Cadar, Kala Memahami Agama dengan Irrasional
Bangsa ini sedang sakit dalam menyikapi hidup bersama. Dikit-dikit penistaan, bakar, bunuh, dan hukum. Darahnya halal, hanya sekadar berkomentar mengenai toa dan pakaian, atau atribud agamis. Sama sekali bukan mengenai dogma atau ajaran yang sejatinya menjadi inti sebuah agama.
Kemarahan khas anak-anak yang diperparah dengan tekanan massa dan publik, apalagi dipolitisasi telah menjadikan cara beragama menjadi kerdil. Mengapa mengatakan politisasi? Sebelum era reformasi, candaan, bahkan teguran berkaitan dengan agama biasa-biasa saja. Tidak ada orang berante karena agama.
Nah, usai reformasi memang ada arus baru cara beragama. Ingat, cara beragama, bukan agamanya. Agamanya tetap, namun pribadi, ormas, dan cara beragamanya mulai bergeser. Cenderung menguat untuk menonjolkan sisi labeling, sisi asesoris, pada ranah yang lahiriah. Pakaian, istilah, pilihan budaya, dan sejenisnya.

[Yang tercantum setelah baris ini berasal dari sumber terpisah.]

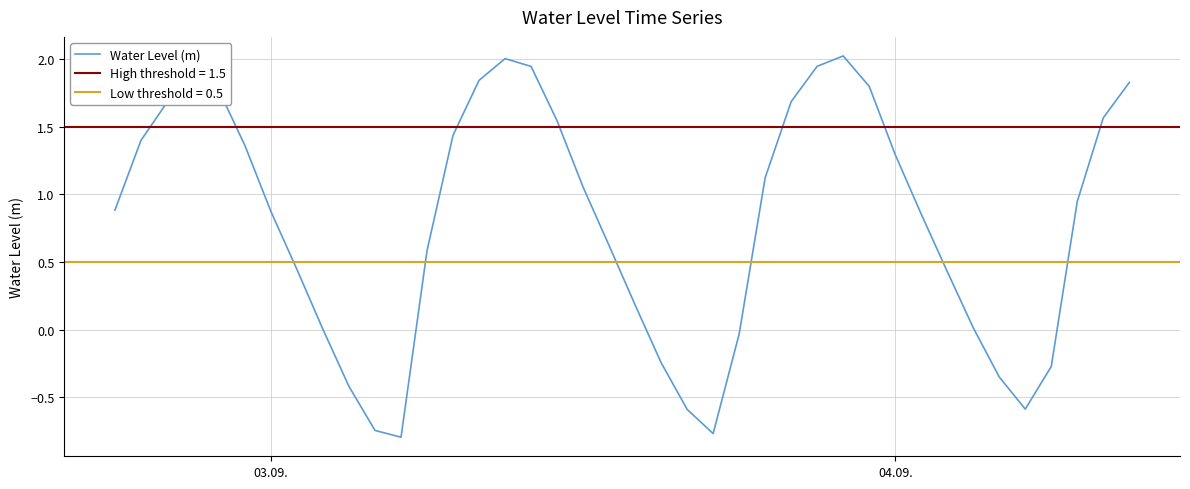

Count the number of data series in this chart.

1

Mengenai esensi manusia yang lebih welas asih, menghormati Pencipta dan ciptaan malah makin jauh. Miris, karena Arab sebagai pusat agama saja tidak demikian. Mereka makin terbuka dan menatap ke depan.
Salah satu keprihatinan itu adalah penggunaan cadar. Ini bukan agama, namun budaya, di mana budaya gurun yang penuh dengan debu, perlu perlindungan ekstra. Apapun agamanya, ketika di kawasan seperti itu perlu namanya cadar.
Celaka, ketika itu dikaitkan dengan kualitas beragama. Beragama yang baik, jaminan surga itu yang memperlengkapi dengan cadar. Masalah timbul ketika orang “jahat” dan bermaksud jahat menggunakan itu sebagai sarana untuk melancarkan perilaku buruk mereka. Ingat, ini bukan soal agama, namun cara beragama dan cara orang berperilaku.
Dua kisah yang sangat menarik berkaitan dengan ini;
Dalih yang akan membuat petugas “ketakutan” adalah penistaan agama. Hal yang jauh lebih ngeri dari covid atau diterkam macan.
Kini, sangat baru, seorang laki-laki, pengidap covid bisa terbang dari Jakarta ke Ternate dengan surat bebas covid, kartu tanda penduduk, dan kelengkapan lain milik istrinya. Jelas mengerikan. Berapa potensi penumpang, kru pesawat yang bisa terpapar selama penerbangan yang cukup panjang itu.
Pesawat itu sempit, pasti berpendingin ruangan, dan orang itu tetap bisa berlaku demikian. Petugas bandara pasti takut dengan tudingan penistaan agama, jika meminta untuk membuka atau menampilkan wajahnya.
Masalah yang bisa menjadi sangat besar, jika penyelesaian nanti hanya mengatakan khilaf, maaf, dan cemban selesai. Berapa banyak nyawa terancam dan ada orang seegois itu dan tidaka da pertanggungjawaban.
Terlalu lemah dalam banyak hal. Labeling penistaan agama, yang sangat murah, apalagi ketika itu dominasi terbesar yang melakukan. Pancasila masih terlalu jauh diamalkan oleh banyak pihak di negeri ini.
Harapannya, ada penegakan hukum yang sangat setimpal dengan konsekuensi yang harus ditanggung banyak pihak. Orang-orang yang tidak bersalah, penumpang dan kru, hanya karena egoisme penumpang dan abai karena takutnya petugas.